* _Enunciado a_
Copia sin cambios las líneas del listado que van desde su comienzo hasta la línea que contiene "It reads 6,09", ambas incluidas.
....
En la ilustración, el tema me permitió experimentar con otros elementos además del dibujo, el desorden no está solamente en los objetos sino en la mezcla de estilos: fotografía, técnica digital, técnica manual, acuarela o lápiz. También fue importante considerar el manejo del espacio, el orden frente al desorden, el espacio en blanco frente al espacio lleno, la ausencia de color frente al desborde de color. En ilustración todo significa: la técnica que se elige usar, la disposición del espacio o el manejo del color.

–¿En qué proyectos literarios anda Gabriel Mamani Magne?
....
* _Enunciado b_
Según el fragmento sobre ilustración, ¿qué estilos se mezclan en la ilustración?

* _Listado de entrada_
....
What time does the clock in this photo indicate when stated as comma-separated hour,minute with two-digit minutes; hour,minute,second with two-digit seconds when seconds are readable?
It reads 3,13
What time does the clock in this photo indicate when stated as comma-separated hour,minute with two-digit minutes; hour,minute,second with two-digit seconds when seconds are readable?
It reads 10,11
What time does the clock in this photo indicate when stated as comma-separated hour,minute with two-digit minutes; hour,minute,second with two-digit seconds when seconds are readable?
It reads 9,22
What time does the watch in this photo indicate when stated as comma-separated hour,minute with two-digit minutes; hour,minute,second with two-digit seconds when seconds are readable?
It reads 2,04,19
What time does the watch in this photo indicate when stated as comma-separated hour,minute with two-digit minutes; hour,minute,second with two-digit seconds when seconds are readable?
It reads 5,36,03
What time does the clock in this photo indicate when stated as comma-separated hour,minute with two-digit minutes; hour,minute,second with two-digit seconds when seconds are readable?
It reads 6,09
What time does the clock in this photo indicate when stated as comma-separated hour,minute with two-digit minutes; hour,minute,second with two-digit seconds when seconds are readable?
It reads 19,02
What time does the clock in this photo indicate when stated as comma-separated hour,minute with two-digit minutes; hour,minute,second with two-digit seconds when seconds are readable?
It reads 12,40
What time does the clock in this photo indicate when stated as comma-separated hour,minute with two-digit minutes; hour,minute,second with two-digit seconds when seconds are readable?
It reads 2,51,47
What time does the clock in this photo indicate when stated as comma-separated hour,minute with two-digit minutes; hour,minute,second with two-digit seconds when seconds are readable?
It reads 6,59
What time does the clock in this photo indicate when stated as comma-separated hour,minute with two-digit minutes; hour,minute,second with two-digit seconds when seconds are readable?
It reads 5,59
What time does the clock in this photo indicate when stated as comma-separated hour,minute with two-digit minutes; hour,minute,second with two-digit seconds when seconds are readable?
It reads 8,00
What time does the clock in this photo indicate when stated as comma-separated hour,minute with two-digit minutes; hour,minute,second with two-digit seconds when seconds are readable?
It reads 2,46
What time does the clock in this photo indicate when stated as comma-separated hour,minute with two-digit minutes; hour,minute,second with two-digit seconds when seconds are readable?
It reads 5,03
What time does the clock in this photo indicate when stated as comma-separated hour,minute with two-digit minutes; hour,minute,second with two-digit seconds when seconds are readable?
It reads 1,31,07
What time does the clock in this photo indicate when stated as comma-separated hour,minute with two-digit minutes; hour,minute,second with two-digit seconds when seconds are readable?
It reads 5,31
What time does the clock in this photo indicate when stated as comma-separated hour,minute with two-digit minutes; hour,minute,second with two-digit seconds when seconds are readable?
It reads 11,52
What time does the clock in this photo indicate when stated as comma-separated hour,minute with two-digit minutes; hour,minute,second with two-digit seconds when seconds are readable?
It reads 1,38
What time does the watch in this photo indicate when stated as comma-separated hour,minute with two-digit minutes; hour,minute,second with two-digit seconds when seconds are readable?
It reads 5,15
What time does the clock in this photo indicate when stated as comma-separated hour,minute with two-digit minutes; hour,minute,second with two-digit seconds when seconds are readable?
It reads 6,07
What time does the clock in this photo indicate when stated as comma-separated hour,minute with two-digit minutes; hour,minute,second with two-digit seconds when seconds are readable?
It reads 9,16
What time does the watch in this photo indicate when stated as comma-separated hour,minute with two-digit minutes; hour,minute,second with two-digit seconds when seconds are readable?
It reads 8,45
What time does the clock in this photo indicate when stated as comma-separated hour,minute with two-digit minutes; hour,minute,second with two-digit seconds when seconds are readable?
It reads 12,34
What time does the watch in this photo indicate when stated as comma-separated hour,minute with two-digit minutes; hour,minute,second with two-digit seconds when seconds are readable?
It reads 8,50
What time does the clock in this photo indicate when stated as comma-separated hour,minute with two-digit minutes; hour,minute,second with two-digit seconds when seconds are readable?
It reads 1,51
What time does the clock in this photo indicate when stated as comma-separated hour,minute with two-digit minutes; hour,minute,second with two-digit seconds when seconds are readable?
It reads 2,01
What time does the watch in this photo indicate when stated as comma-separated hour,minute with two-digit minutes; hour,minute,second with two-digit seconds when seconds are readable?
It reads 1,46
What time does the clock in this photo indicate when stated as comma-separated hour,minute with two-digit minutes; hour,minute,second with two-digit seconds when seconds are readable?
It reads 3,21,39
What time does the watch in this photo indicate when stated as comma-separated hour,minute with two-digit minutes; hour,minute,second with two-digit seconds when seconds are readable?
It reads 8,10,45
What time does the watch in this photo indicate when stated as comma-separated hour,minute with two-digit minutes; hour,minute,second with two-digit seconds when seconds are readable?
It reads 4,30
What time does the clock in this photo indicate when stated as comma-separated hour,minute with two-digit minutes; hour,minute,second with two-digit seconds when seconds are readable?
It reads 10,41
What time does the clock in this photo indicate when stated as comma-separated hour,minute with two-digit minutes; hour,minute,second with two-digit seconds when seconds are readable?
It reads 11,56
....
* _Solución a_
What time does the clock in this photo indicate when stated as comma-separated hour,minute with two-digit minutes; hour,minute,second with two-digit seconds when seconds are readable?
It reads 3,13
What time does the clock in this photo indicate when stated as comma-separated hour,minute with two-digit minutes; hour,minute,second with two-digit seconds when seconds are readable?
It reads 10,11
What time does the clock in this photo indicate when stated as comma-separated hour,minute with two-digit minutes; hour,minute,second with two-digit seconds when seconds are readable?
It reads 9,22
What time does the watch in this photo indicate when stated as comma-separated hour,minute with two-digit minutes; hour,minute,second with two-digit seconds when seconds are readable?
It reads 2,04,19
What time does the watch in this photo indicate when stated as comma-separated hour,minute with two-digit minutes; hour,minute,second with two-digit seconds when seconds are readable?
It reads 5,36,03
What time does the clock in this photo indicate when stated as comma-separated hour,minute with two-digit minutes; hour,minute,second with two-digit seconds when seconds are readable?
It reads 6,09

* _Solución b_
Fotografía, técnica digital, técnica manual, acuarela o lápiz.